→ **WORK REQUEST**
Nothing but the records, transcribed exactly, should appear in the answer; leave the pictures out.

Stored data
========================================================================

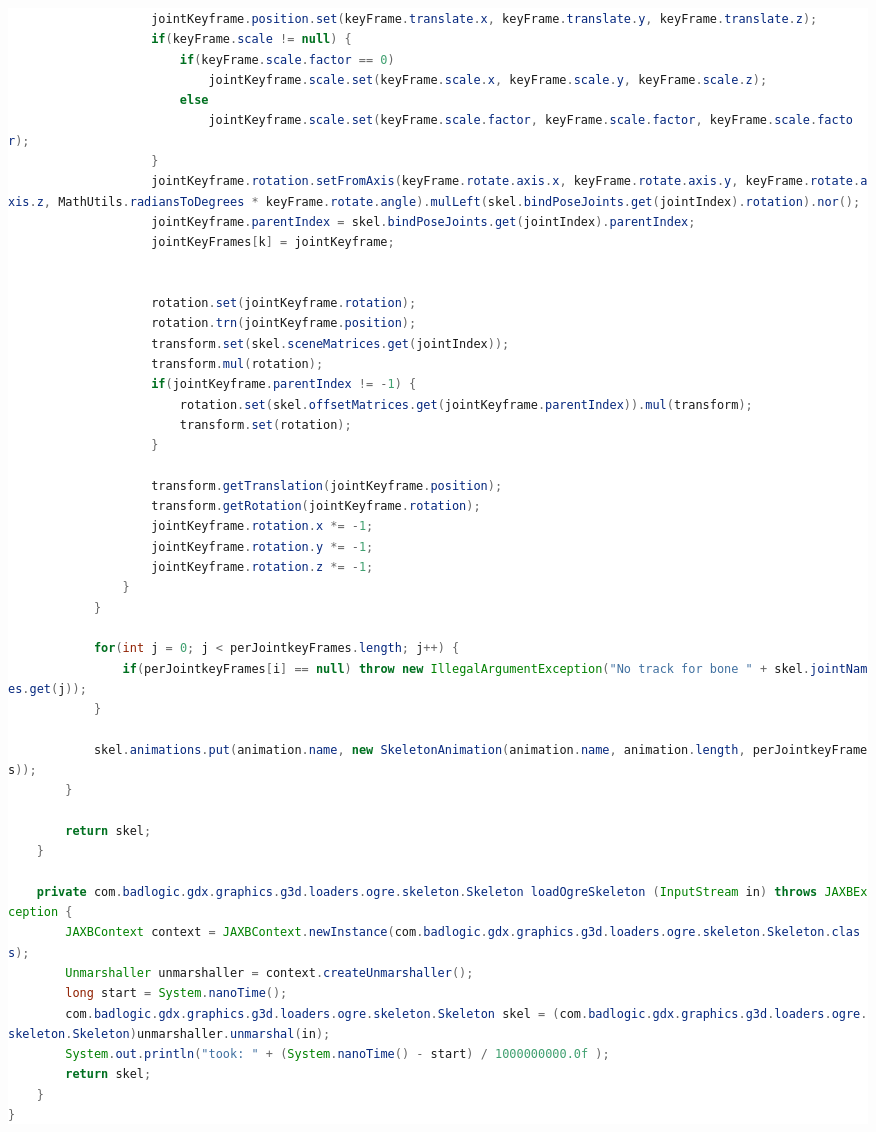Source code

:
 ```java
					jointKeyframe.position.set(keyFrame.translate.x, keyFrame.translate.y, keyFrame.translate.z);
					if(keyFrame.scale != null) {
						if(keyFrame.scale.factor == 0)
							jointKeyframe.scale.set(keyFrame.scale.x, keyFrame.scale.y, keyFrame.scale.z);
						else
							jointKeyframe.scale.set(keyFrame.scale.factor, keyFrame.scale.factor, keyFrame.scale.factor);
					}
					jointKeyframe.rotation.setFromAxis(keyFrame.rotate.axis.x, keyFrame.rotate.axis.y, keyFrame.rotate.axis.z, MathUtils.radiansToDegrees * keyFrame.rotate.angle).mulLeft(skel.bindPoseJoints.get(jointIndex).rotation).nor();
					jointKeyframe.parentIndex = skel.bindPoseJoints.get(jointIndex).parentIndex;
					jointKeyFrames[k] = jointKeyframe;
					
									
					rotation.set(jointKeyframe.rotation);
					rotation.trn(jointKeyframe.position);
					transform.set(skel.sceneMatrices.get(jointIndex));
					transform.mul(rotation);					
					if(jointKeyframe.parentIndex != -1) {
						rotation.set(skel.offsetMatrices.get(jointKeyframe.parentIndex)).mul(transform);
						transform.set(rotation);					
					}
					
					transform.getTranslation(jointKeyframe.position);					
					transform.getRotation(jointKeyframe.rotation);
					jointKeyframe.rotation.x *= -1;
					jointKeyframe.rotation.y *= -1;
					jointKeyframe.rotation.z *= -1;
				}				
			}					
			
			for(int j = 0; j < perJointkeyFrames.length; j++) {
				if(perJointkeyFrames[i] == null) throw new IllegalArgumentException("No track for bone " + skel.jointNames.get(j));
			}
			
			skel.animations.put(animation.name, new SkeletonAnimation(animation.name, animation.length, perJointkeyFrames));
		}
		
		return skel;
	}

	private com.badlogic.gdx.graphics.g3d.loaders.ogre.skeleton.Skeleton loadOgreSkeleton (InputStream in) throws JAXBException {
		JAXBContext context = JAXBContext.newInstance(com.badlogic.gdx.graphics.g3d.loaders.ogre.skeleton.Skeleton.class);
		Unmarshaller unmarshaller = context.createUnmarshaller();
		long start = System.nanoTime();
		com.badlogic.gdx.graphics.g3d.loaders.ogre.skeleton.Skeleton skel = (com.badlogic.gdx.graphics.g3d.loaders.ogre.skeleton.Skeleton)unmarshaller.unmarshal(in);
		System.out.println("took: " + (System.nanoTime() - start) / 1000000000.0f );
		return skel;
	}
}
```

========================================================================

→ **EXPECTED ANSWER**
Source code

:
 ```java
					jointKeyframe.position.set(keyFrame.translate.x, keyFrame.translate.y, keyFrame.translate.z);
					if(keyFrame.scale != null) {
						if(keyFrame.scale.factor == 0)
							jointKeyframe.scale.set(keyFrame.scale.x, keyFrame.scale.y, keyFrame.scale.z);
						else
							jointKeyframe.scale.set(keyFrame.scale.factor, keyFrame.scale.factor, keyFrame.scale.factor);
					}
					jointKeyframe.rotation.setFromAxis(keyFrame.rotate.axis.x, keyFrame.rotate.axis.y, keyFrame.rotate.axis.z, MathUtils.radiansToDegrees * keyFrame.rotate.angle).mulLeft(skel.bindPoseJoints.get(jointIndex).rotation).nor();
					jointKeyframe.parentIndex = skel.bindPoseJoints.get(jointIndex).parentIndex;
					jointKeyFrames[k] = jointKeyframe;
					
									
					rotation.set(jointKeyframe.rotation);
					rotation.trn(jointKeyframe.position);
					transform.set(skel.sceneMatrices.get(jointIndex));
					transform.mul(rotation);					
					if(jointKeyframe.parentIndex != -1) {
						rotation.set(skel.offsetMatrices.get(jointKeyframe.parentIndex)).mul(transform);
						transform.set(rotation);					
					}
					
					transform.getTranslation(jointKeyframe.position);					
					transform.getRotation(jointKeyframe.rotation);
					jointKeyframe.rotation.x *= -1;
					jointKeyframe.rotation.y *= -1;
					jointKeyframe.rotation.z *= -1;
				}				
			}					
			
			for(int j = 0; j < perJointkeyFrames.length; j++) {
				if(perJointkeyFrames[i] == null) throw new IllegalArgumentException("No track for bone " + skel.jointNames.get(j));
			}
			
			skel.animations.put(animation.name, new SkeletonAnimation(animation.name, animation.length, perJointkeyFrames));
		}
		
		return skel;
	}

	private com.badlogic.gdx.graphics.g3d.loaders.ogre.skeleton.Skeleton loadOgreSkeleton (InputStream in) throws JAXBException {
		JAXBContext context = JAXBContext.newInstance(com.badlogic.gdx.graphics.g3d.loaders.ogre.skeleton.Skeleton.class);
		Unmarshaller unmarshaller = context.createUnmarshaller();
		long start = System.nanoTime();
		com.badlogic.gdx.graphics.g3d.loaders.ogre.skeleton.Skeleton skel = (com.badlogic.gdx.graphics.g3d.loaders.ogre.skeleton.Skeleton)unmarshaller.unmarshal(in);
		System.out.println("took: " + (System.nanoTime() - start) / 1000000000.0f );
		return skel;
	}
}
```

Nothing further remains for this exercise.